The Alberta Electric System Operator, which oversees the grid, says the province will need new sources of electricity to replace shuttered coal plants and backstop wind and solar generators, while meeting new consumer demand.
After consulting with power companies and investors, the AESO concluded in late 2016 the electricity market couldn't attract enough investment to build the needed power generation under the current model.
The AESO said at the time investors were concerned their revenues would be uncertain once new plants are running. It recommended what's known as a capacity market, which compensates power generators for having the ability to produce electricity, even when they're not producing it.
In other words, producers would collect revenue for selling electricity into the grid and, separately, for having the capacity to produce power as a backstop, ensuring the lights stay on. Power generators would use this second source of income to help cover plant construction costs.
Clark said the complex system introduces unnecessary costs, which he believes would hurt consumers in the end. He said what's preventing investment in the power market is uncertainty over how the market will be structured in the future.

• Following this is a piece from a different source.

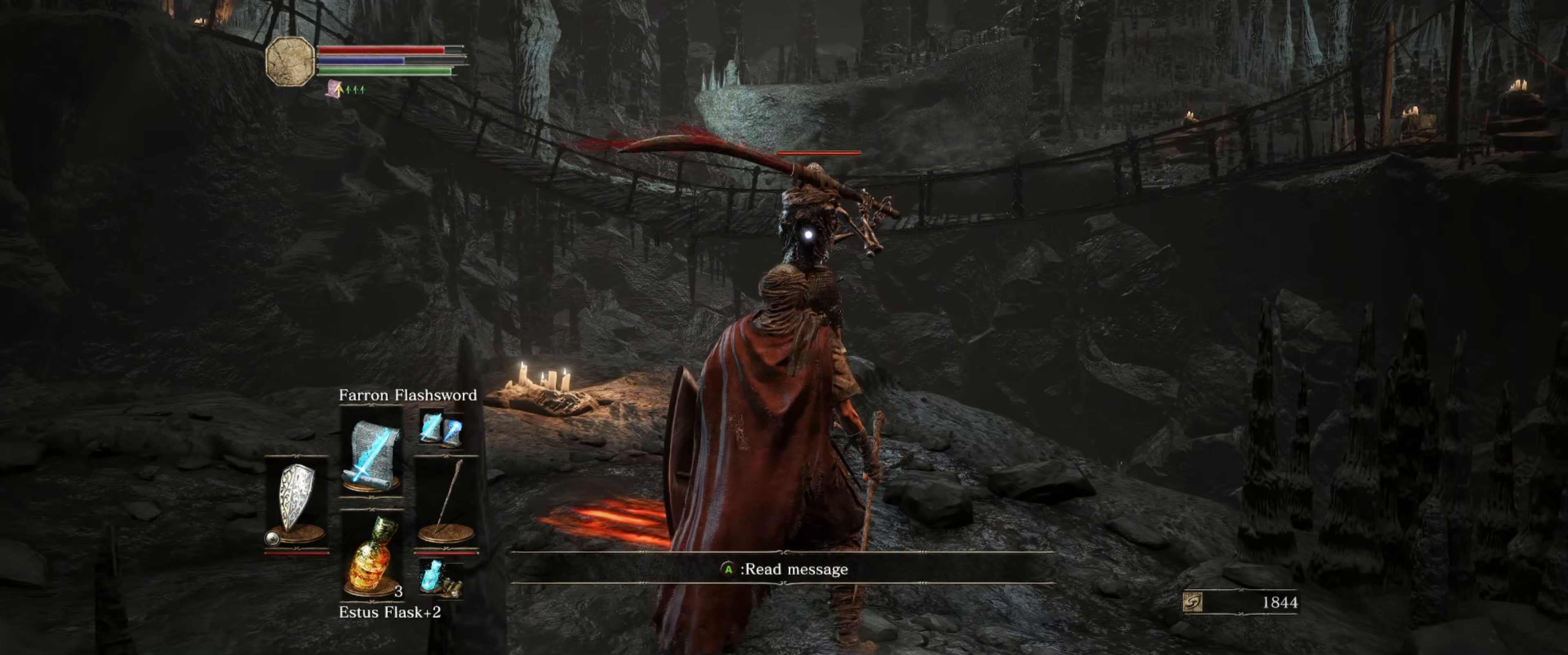
{"buttons": [], "left_stick": "center", "right_stick": "center", "events": [[50, "A", "down"], [150, "A", "up"]]}
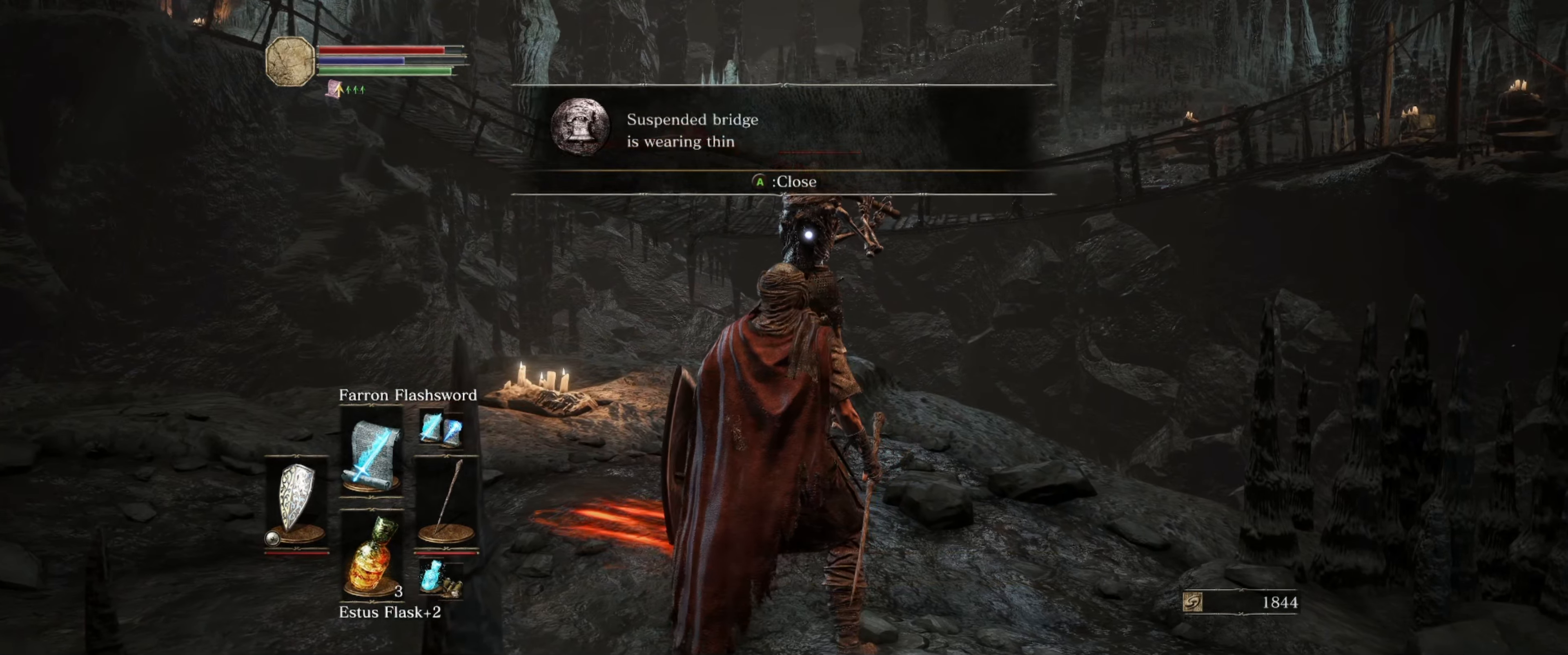
{"buttons": [], "left_stick": "center", "right_stick": "center", "events": []}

"What investors need to see in this market is price certainty, regulatory ease, and where the money they're putting into the marketplace is not at risk," he said.
"They can risk their own money, but if in fact the government comes in and changes the policy as it was doing, then money stayed away from the province."
Notley said a capacity market would not increase power bills but would avoid big price swings, while bringing greener sources of energy into Alberta's grid.
"Moving back to the [deregulated] energy-only market would make a lot of money for a few people, and put consumers, both industrial and residential, at great risk."
Clark disagrees, citing Enmax's recent submissions to the Alberta Utilities Commission, in which the utility argues the proposed design of the capacity market is flawed.
In its submissions to the commission, which is considering the future of Alberta's power market, Enmax says the proposed system would overestimate the amount of generation capacity the province will need in the future. It says the calculation could result in Alberta procuring too much capacity.
The City of Calgary-owned utility says this could drive up costs by anywhere from $147 million to $849 million a year. It says a more conservative calculation of future electricity demand could avoid the extra expense.
An analysis by a Calgary energy consulting firm suggests a different feature of the proposed power market overhaul could also lead to a massive spike in costs.
EDC Associates, hired by the Consumers' Coalition of Alberta, argues the proposal to launch the new system in November 2021 may be premature, because it could bring in additional supplies of electricity before they're needed.
The consultant's report, also filed with the Alberta Utilities Commission, estimates the early launch date could require customers to pay 40 per cent more for electricity — potentially an extra $1.4 billion — in 2021/22.
"The target implementation date is politically driven by the previous government," said Duane Reid-Carlson, president of EDC Associates.
Reid-Carlson recommends delaying the launch date by several years and making another tweak: reducing the proposed target for system reliability, which would scale back the amount of power generation needed to backstop renewable sources.
"You could get a result in the capacity market that would give a similar cost to consumers that the [deregulated] energy-only market design would have done otherwise," he said.
"You could have a better risk profile associated with the capacity market that would serve consumers better through lower cost, lower price volatility, and it would serve generators better by giving them better access to capital at lower costs."
The UCP government did not respond to a request for comment.